Miami Casino Bill Headed Toward Another Quiet Death in Tallahassee

Another Florida legislative session. Another bill that would allow for destination casinos in Miami-Dade. Another quiet death?

With the legislative session hitting the halfway point, House Speaker Will Weatherford admitted today that it's looking more and more likely neither the House nor Senate will take action on the bill this year.

This year's gambling expansion bill would allow the construction of two destination casinos, one each in Miami-Dade and Broward. However legislators are unlikely to make a move unless a compact is made with the Seminole Tribe of Florida.

The current gambling compact was signed in 2010 by the Seminole Tribe and Gov. Charlie Crist. Portions of it start expiring in August 2015. Gov. Rick Scott has started quiet negotiations with the tribe, but there seems to be little evidence that he'll reach an agreement before the end of the session. Scott would have to reach a new agreement with the Seminoles that would allow for the destination casinos.
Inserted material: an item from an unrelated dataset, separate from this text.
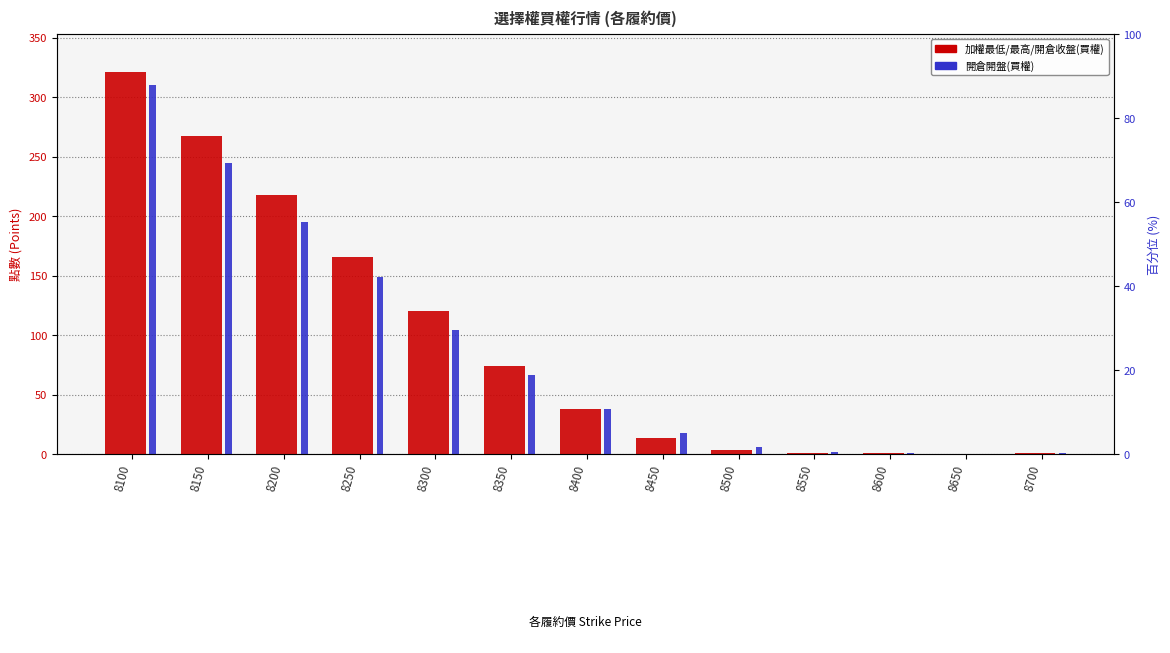

The 開倉開盤(買權) series shows 14.2 at 8400. True or false?

False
The state could allow for those casinos anyway, but the Seminole Tribe would then be able to reduce the payments it makes to the state.
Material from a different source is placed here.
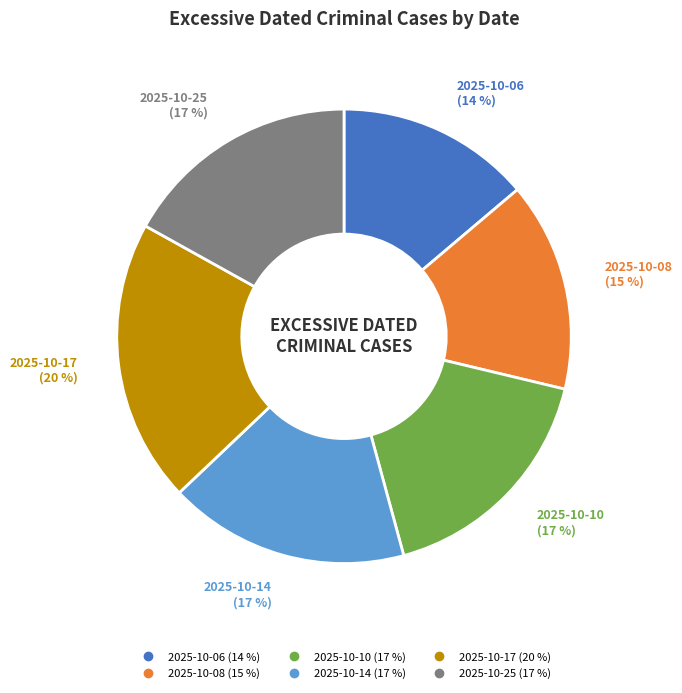

Does any single category account for the majority?

No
Speaker Weatherford has indicated that he will not make a move to expand gambling in the state until a new compact is reached. Weatherford would also like to see the expansion decided by voters through a constitutional amendment.

"We said for the last six months, there were two components: One was a negotiated compact. We have not seen that and we're almost at the sixth week of session,'' Weatherford told the Buzz. "It's probably getting a little late for a compact at this point. And second, we said we needed a constitutional amendment to move from both chambers. That doesn't look like it's moving in the Senate either. It's getting late."

Despite all the talk about expanding gambling in the state, related bills have quietly died in Tallahassee over the past two sessions.

A bill aimed at allowing Genting Corp to build a destination casino on the site of the old Miami Herald building (along with two other casinos in South Florida) died in committee back in 2012. In 2013 the legislature decided to wait on the results of a comprehensive study with hopes of passing a bill this year, but that now seems more and more unlikely.